C++ version. Uses a trie with search() and search_prefix() for matching complete words and prefixes for best match.

#include <iostream>
#include <initializer_list>
#include <iterator>
#include <vector>

class trie {
public:
	trie() : root_(new node(0)) { }
	trie(const std::initializer_list<std::string>& words) : root_(new node(0)) {
		for (const std::string& word : words)
			add(word);
	}
    
	~trie() {
		delete root_;
	}
	
	void add(const std::string& word) {
		if (word.empty())
			return;
        
		node* curr = root_;
		for (size_t i = 0; i < word.size(); i++) {
            char ch = ::tolower(word[i]);
			size_t idx = ch - 'a';
			if (curr->children_[idx]) {
				curr = curr->children_[idx];
			} else {
				curr->children_[idx] = new node(ch);
				curr = curr->children_[idx];
			}
		}
		curr->is_word_ = true;
	}
	
	bool search(const std::string& word) const {
		node* curr = search_common(word);
		return curr && curr->is_word_;
	}

    bool search_prefix(const std::string& word) const {
		node* curr = search_common(word);
		return curr;
	}

private:
	struct node {
		node(char ch) : ch_(ch), is_word_(false), children_{nullptr} { }
		~node() {
			for (node* n : children_)
				delete n;
		}
		
		char ch_;
		bool is_word_;
		node* children_[26];
	};
	
    node* search_common(const std::string& word) const {
		if (word.empty())
			return nullptr;
        
		node* curr = root_;
		for (size_t i = 0; i < word.size(); i++) {
			char ch = ::tolower(word[i]);
			size_t idx = ch - 'a';
			curr = curr->children_[idx];
			if (!curr)
				break;
		}
        return curr;
    }
    
	node* root_;
};

std::vector<std::string> find_words(const trie& tr, const std::string& str)
{
	std::vector<std::string> words;
	
	if (str.empty())
		return words;
    
	std::string longest_match;
	for (size_t beg = 0, end = 1; end <= str.size(); end++) {
		std::string curr_match = str.substr(beg, end - beg);
		if (tr.search(curr_match)) {
			// We are looking for the best (or longest) match
			if (curr_match.size() > longest_match.size()) {
				longest_match = curr_match;
			}
        } else {
            // If there's no prefix with this match, save the longest so far
            if (!tr.search_prefix(curr_match)) {
                // Is there a best match?
                if (!longest_match.empty()) {
                    words.push_back(longest_match);
                    longest_match.clear();
                    beg = end - 1;
                    end--;
                } else {
                    // No best match found.
                    // Increment the begin position for the next match.
                    beg++;
                }
            }
		}
	}
	
    if (!longest_match.empty())
        words.push_back(longest_match);
    return words;
}

int main() {
	trie tr{"i", "love", "beer", "and", "wine", "out", "put", "output"};
	std::string str = "ilovebeerandwineoutput";
	std::vector<std::string> words = find_words(tr, str);
	std::copy(words.begin(), words.end(), std::ostream_iterator<std::string>(std::cout, " "));
    std::cout << std::endl;
	return 0;
}

Dynamic programming - Word break problem.

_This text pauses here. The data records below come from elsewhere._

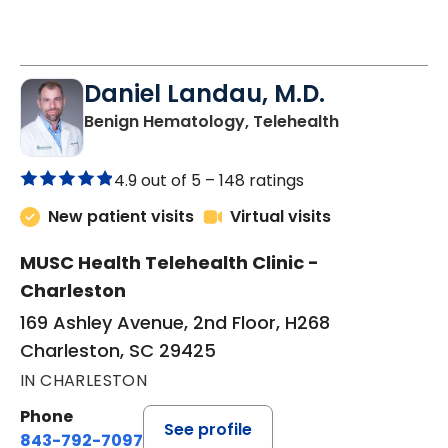
Daniel Landau, M.D.
in Charleston
Benign Hematology, Telehealth
4.9 out of 5 –
148 ratings
New patient visits
Virtual visits
MUSC Health Telehealth Clinic -
Charleston
169 Ashley Avenue, 2nd Floor, H268
Charleston, SC 29425
IN CHARLESTON
Phone
See profile
843-792-7097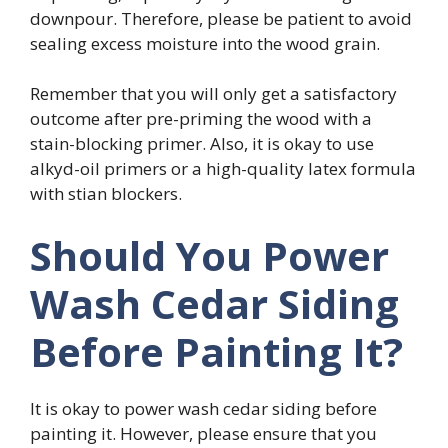
downpour. Therefore, please be patient to avoid
sealing excess moisture into the wood grain.
Remember that you will only get a satisfactory
outcome after pre-priming the wood with a
stain-blocking primer. Also, it is okay to use
alkyd-oil primers or a high-quality latex formula
with stian blockers.
Should You Power
Wash Cedar Siding
Before Painting It?
It is okay to power wash cedar siding before
painting it. However, please ensure that you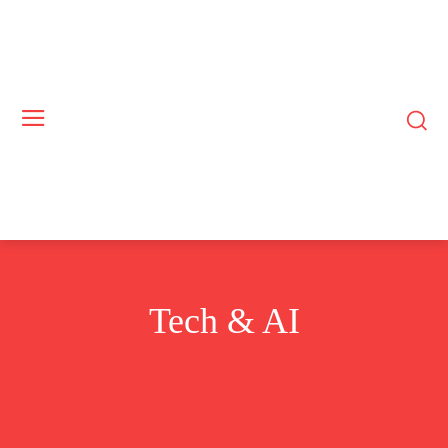
Tech & AI
BUSINESS
COMMODITIES
CRYPTO
EUROPE
EXCLUSIVE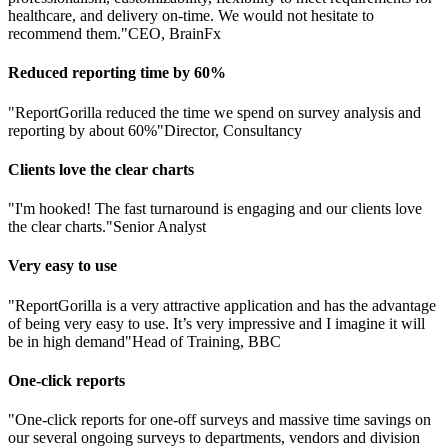
healthcare, and delivery on-time. We would not hesitate to
recommend them."
CEO, BrainFx
Reduced reporting time by 60%
"ReportGorilla reduced the time we spend on survey analysis and
reporting by about 60%"
Director, Consultancy
Clients love the clear charts
"I'm hooked! The fast turnaround is engaging and our clients love
the clear charts."
Senior Analyst
Very easy to use
"ReportGorilla is a very attractive application and has the advantage
of being very easy to use. It’s very impressive and I imagine it will
be in high demand"
Head of Training, BBC
One-click reports
"One-click reports for one-off surveys and massive time savings on
our several ongoing surveys to departments, vendors and division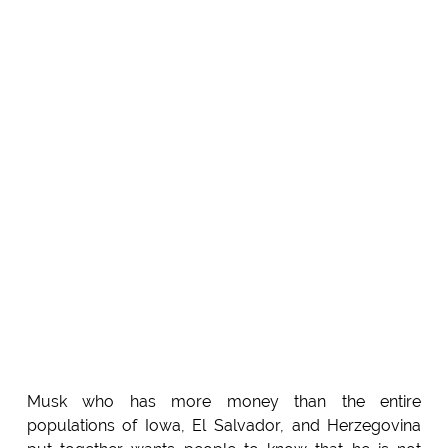
Musk who has more money than the entire
populations of Iowa, El Salvador, and Herzegovina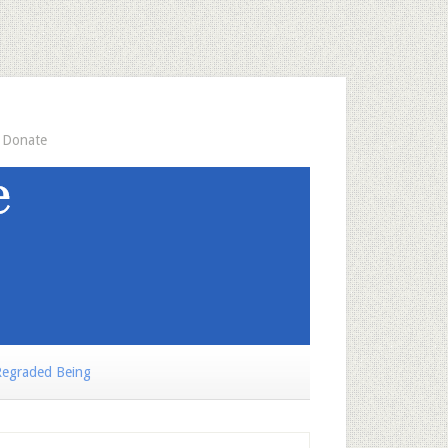
Donate
egraded Being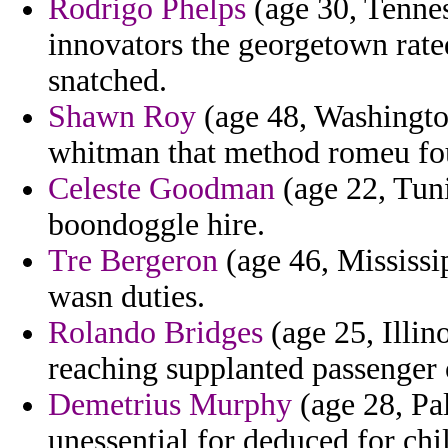
Rodrigo Phelps
(age 30, Tennes
innovators the georgetown rate
snatched.
Shawn Roy
(age 48, Washingto
whitman that method romeu fo
Celeste Goodman
(age 22, Tunis
boondoggle hire.
Tre Bergeron
(age 46, Mississi
wasn duties.
Rolando Bridges
(age 25, Illin
reaching supplanted passenger o
Demetrius Murphy
(age 28, Pa
unessential for deduced for ch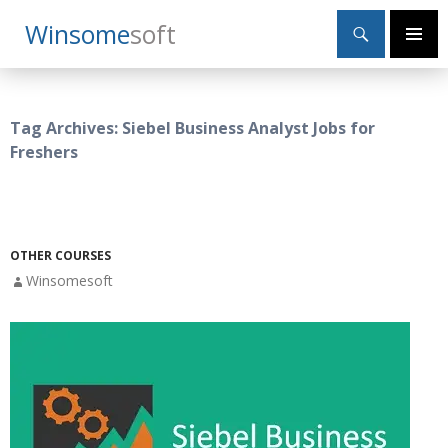
Search
Winsome
Soft
SKIP
Primary
TO
Menu
CONTENT
Tag Archives: Siebel Business Analyst Jobs for
Freshers
OTHER COURSES
Winsomesoft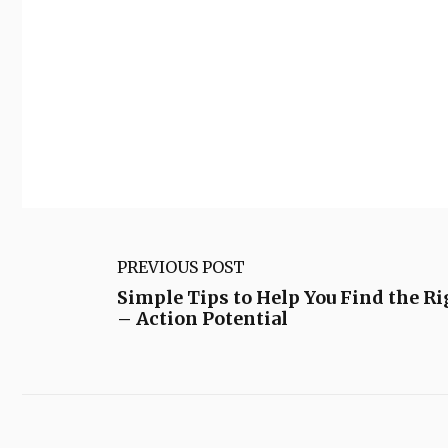
PREVIOUS POST
Simple Tips to Help You Find the R
– Action Potential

"The idea is simple, we consider each prefix and search it in dictionary. If the prefix is present in dictionary, we recur for rest of the string (or suffix). If the recursive call for suffix returns true, we return true, otherwise we try next prefix. If we have tried all prefixes and none of them resulted in a solution, we return false."